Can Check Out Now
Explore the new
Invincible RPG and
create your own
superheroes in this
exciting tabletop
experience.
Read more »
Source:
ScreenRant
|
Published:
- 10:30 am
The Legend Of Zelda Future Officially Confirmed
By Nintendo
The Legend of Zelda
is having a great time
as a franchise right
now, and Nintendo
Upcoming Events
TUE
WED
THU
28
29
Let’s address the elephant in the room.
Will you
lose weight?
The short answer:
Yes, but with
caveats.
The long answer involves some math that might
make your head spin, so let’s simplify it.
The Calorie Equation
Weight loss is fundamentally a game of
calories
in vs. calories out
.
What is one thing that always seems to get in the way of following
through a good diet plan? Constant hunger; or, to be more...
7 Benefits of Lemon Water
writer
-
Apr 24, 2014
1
──────
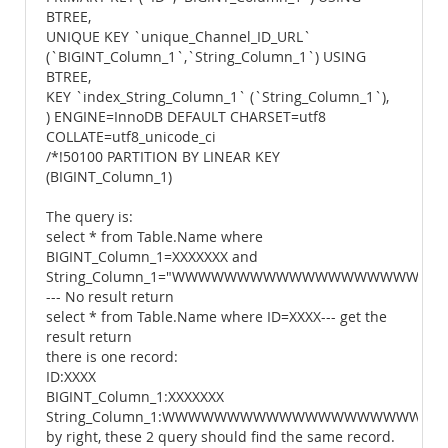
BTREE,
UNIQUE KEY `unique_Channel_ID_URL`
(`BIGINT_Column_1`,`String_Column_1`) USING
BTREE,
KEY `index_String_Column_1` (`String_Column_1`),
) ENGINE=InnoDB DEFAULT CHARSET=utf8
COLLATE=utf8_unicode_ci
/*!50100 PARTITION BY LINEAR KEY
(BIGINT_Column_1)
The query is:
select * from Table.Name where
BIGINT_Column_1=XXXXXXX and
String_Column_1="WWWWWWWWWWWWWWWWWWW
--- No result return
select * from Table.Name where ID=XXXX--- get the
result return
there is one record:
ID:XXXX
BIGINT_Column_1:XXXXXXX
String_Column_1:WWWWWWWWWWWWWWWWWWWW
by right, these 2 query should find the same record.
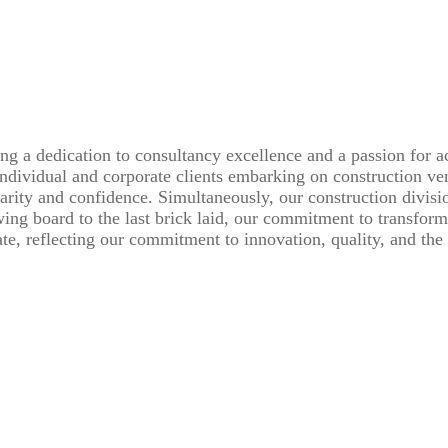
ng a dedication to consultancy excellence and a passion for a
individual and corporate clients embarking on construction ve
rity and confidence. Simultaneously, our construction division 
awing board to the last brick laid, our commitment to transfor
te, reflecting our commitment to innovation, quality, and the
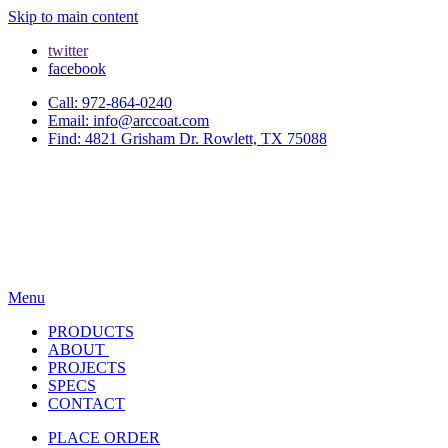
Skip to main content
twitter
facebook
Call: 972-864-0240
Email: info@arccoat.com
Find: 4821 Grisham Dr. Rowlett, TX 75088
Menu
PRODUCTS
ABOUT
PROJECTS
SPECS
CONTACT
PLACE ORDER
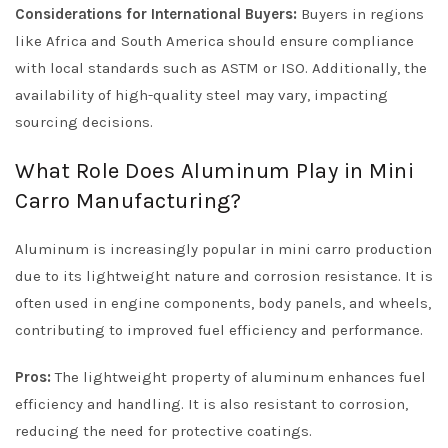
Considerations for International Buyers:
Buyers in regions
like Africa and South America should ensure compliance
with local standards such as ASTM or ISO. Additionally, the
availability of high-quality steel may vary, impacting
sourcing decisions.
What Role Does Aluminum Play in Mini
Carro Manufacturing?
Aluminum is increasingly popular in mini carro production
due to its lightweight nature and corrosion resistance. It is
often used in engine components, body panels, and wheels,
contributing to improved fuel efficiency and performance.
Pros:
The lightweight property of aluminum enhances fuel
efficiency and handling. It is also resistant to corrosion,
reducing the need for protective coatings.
──────
**Work instruction**
Reproduce the data above without alteration, from the line containing "Skip to main content" up to and including the line containing "reducing the need for protective coatings.". Omit the pictures from your answer.

**Solution to the problem**
Skip to main content
twitter
facebook
Call: 972-864-0240
Email: info@arccoat.com
Find: 4821 Grisham Dr. Rowlett, TX 75088
Menu
PRODUCTS
ABOUT
PROJECTS
SPECS
CONTACT
PLACE ORDER
Considerations for International Buyers:
Buyers in regions
like Africa and South America should ensure compliance
with local standards such as ASTM or ISO. Additionally, the
availability of high-quality steel may vary, impacting
sourcing decisions.
What Role Does Aluminum Play in Mini
Carro Manufacturing?
Aluminum is increasingly popular in mini carro production
due to its lightweight nature and corrosion resistance. It is
often used in engine components, body panels, and wheels,
contributing to improved fuel efficiency and performance.
Pros:
The lightweight property of aluminum enhances fuel
efficiency and handling. It is also resistant to corrosion,
reducing the need for protective coatings.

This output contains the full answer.